Yo no sé lo que cantó: cuando el sentimiento se desarrolla, cuando domina, cuando inunda todo nuestro ser, la razón calla: yo no apreciaba, yo no comparaba, sentía, y aquel sentimiento me dominaba, me arrastraba hacia la mujer que producía en mí aquel sentimiento.

Cuando llegué a la puerta me detuve y lancé al interior una mirada ansiosa: sentada de espaldas a mí, delante de un piano estaba una mujer.

Seguía cantando.

Yo me acerqué silenciosamente, atravesé la habitación y quedé de pie, inmóvil, detrás de ella.

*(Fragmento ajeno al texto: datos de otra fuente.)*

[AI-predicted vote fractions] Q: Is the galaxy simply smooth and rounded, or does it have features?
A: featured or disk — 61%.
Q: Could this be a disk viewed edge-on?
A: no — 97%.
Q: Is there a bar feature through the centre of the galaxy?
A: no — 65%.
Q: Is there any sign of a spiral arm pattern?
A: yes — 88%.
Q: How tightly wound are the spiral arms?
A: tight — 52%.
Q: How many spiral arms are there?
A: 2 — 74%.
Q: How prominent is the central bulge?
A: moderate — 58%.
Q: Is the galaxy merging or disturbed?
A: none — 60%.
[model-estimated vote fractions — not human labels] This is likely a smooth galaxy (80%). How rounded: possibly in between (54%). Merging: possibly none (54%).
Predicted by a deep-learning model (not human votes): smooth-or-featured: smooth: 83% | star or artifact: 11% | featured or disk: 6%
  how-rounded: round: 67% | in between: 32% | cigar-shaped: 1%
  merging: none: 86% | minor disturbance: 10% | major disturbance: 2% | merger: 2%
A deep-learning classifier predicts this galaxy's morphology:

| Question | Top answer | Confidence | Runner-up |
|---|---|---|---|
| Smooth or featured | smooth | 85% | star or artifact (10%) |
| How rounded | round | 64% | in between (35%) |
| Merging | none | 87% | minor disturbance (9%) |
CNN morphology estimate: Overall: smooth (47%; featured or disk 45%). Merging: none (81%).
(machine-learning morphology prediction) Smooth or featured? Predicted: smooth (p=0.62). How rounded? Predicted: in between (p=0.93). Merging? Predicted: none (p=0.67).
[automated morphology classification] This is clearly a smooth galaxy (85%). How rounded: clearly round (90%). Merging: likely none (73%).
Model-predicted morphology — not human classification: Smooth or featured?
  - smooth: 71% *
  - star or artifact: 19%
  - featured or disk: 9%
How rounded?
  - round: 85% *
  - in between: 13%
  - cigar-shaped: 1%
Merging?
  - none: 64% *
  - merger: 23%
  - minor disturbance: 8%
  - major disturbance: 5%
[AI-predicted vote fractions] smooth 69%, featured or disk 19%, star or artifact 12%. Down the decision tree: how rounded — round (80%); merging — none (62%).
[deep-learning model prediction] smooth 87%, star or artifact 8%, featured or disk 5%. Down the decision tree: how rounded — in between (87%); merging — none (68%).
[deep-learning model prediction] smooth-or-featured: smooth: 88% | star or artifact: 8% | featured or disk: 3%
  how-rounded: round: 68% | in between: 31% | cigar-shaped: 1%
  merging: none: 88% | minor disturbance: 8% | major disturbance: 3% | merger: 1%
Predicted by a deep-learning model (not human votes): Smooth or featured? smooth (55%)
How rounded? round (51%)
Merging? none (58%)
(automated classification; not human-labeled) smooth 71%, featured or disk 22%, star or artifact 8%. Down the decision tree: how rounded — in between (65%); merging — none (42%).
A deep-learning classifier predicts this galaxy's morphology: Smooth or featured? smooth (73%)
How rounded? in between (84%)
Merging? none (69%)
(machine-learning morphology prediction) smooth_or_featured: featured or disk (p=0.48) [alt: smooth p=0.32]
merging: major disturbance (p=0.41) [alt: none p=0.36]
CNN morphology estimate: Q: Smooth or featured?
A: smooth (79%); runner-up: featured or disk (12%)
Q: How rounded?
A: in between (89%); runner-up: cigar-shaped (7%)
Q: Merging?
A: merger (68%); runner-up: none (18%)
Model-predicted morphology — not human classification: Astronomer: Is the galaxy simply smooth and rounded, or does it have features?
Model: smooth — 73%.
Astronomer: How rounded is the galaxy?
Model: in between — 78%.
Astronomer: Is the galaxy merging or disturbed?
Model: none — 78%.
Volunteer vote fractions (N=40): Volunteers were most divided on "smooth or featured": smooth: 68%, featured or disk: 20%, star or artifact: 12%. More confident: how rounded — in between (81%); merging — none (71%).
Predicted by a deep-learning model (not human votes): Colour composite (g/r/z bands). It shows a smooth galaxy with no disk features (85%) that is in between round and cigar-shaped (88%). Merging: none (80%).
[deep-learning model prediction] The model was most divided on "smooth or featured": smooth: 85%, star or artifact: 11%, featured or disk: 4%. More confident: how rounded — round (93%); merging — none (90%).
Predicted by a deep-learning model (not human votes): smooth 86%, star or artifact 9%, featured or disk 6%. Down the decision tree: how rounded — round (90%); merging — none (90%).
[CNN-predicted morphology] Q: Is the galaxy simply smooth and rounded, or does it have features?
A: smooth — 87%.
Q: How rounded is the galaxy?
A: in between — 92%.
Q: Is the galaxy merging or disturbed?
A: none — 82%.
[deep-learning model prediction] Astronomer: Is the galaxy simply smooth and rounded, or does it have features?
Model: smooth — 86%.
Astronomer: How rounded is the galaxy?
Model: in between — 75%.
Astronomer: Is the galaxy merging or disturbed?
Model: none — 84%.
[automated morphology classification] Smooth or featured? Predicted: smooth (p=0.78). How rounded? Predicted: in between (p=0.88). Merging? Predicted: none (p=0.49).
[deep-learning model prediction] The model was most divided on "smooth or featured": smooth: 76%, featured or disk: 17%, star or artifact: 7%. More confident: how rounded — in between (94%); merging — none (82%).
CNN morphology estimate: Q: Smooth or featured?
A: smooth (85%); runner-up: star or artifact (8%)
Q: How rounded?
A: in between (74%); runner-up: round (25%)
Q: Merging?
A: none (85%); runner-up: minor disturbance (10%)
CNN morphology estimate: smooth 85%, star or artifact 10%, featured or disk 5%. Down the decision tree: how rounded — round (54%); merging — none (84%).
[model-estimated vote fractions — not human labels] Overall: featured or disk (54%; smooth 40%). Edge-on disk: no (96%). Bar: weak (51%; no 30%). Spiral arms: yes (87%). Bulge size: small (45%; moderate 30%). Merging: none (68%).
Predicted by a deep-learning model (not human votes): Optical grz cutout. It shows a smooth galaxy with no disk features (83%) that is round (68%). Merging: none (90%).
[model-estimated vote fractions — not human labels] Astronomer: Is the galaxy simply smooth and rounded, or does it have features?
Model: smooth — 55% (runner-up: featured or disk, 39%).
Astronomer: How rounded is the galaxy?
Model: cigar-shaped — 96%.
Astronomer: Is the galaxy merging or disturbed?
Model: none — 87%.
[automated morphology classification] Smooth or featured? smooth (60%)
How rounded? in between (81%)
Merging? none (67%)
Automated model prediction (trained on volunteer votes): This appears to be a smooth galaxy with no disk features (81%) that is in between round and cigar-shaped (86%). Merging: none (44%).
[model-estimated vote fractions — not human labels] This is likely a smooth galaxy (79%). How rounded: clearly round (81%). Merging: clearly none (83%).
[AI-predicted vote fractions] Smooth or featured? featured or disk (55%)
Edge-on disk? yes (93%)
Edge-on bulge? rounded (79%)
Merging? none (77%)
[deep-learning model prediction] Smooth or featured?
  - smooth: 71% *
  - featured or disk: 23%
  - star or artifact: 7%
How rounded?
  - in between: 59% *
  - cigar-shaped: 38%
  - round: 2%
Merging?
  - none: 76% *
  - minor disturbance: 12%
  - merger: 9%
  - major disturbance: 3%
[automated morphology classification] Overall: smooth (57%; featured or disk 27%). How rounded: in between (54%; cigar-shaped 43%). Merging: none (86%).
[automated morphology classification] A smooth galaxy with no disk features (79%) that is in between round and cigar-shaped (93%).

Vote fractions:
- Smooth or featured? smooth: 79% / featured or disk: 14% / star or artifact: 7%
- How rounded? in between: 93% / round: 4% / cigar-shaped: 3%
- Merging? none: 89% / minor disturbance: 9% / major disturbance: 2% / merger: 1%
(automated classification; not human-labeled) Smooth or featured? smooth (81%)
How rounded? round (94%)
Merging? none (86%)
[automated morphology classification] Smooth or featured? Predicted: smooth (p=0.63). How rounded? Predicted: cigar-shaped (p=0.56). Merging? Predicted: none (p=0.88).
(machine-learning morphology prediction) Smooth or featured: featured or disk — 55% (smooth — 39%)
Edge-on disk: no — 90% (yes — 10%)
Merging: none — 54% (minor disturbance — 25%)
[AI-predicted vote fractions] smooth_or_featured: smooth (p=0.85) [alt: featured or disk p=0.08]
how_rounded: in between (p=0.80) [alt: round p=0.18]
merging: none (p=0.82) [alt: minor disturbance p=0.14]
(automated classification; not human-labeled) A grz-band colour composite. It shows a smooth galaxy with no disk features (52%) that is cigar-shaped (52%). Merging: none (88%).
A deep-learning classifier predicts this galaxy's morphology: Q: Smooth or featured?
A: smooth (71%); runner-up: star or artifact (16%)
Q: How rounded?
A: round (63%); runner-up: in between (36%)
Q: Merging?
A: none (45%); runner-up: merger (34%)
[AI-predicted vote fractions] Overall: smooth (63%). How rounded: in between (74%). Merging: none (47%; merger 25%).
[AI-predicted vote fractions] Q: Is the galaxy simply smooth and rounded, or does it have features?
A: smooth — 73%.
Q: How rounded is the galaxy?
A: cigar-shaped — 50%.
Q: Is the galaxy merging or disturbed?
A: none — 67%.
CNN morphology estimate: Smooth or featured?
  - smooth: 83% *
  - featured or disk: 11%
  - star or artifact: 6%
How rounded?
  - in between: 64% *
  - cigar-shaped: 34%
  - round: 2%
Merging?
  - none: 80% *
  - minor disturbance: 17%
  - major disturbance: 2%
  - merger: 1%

Ella continuó cantando; pero de repente, como si mi ser se hubiera hecho sentir del suyo, a pesar de que no me veía, de que no la tocaba, de que no producía el menor ruido, de que contenía mi respiración, volvió la cabeza y me miró de una manera profunda, tranquila, con una de esas largas miradas que sólo duran un momento, y luego espiró el sonido del piano, y ella se puso pálida, contuvo un grito, se levantó y quedó inmóvil delante de mí.

Por un momento ni ella ni yo hablamos.

Yo la contemplaba.

Nunca había visto tan soberana hermosura; nunca tanta majestad y tanta sencillez: estaba fascinado, trémulo, y sin embargo yo no conocía a aquel ser divino, a aquel ser a quien no me atrevo a llamar mujer.

No, no la conocía: era para mí enteramente nueva.

—¡Ah! perdone usted—la dije,—me he equivocado... buscaba... dispénseme usted... a los pies de usted.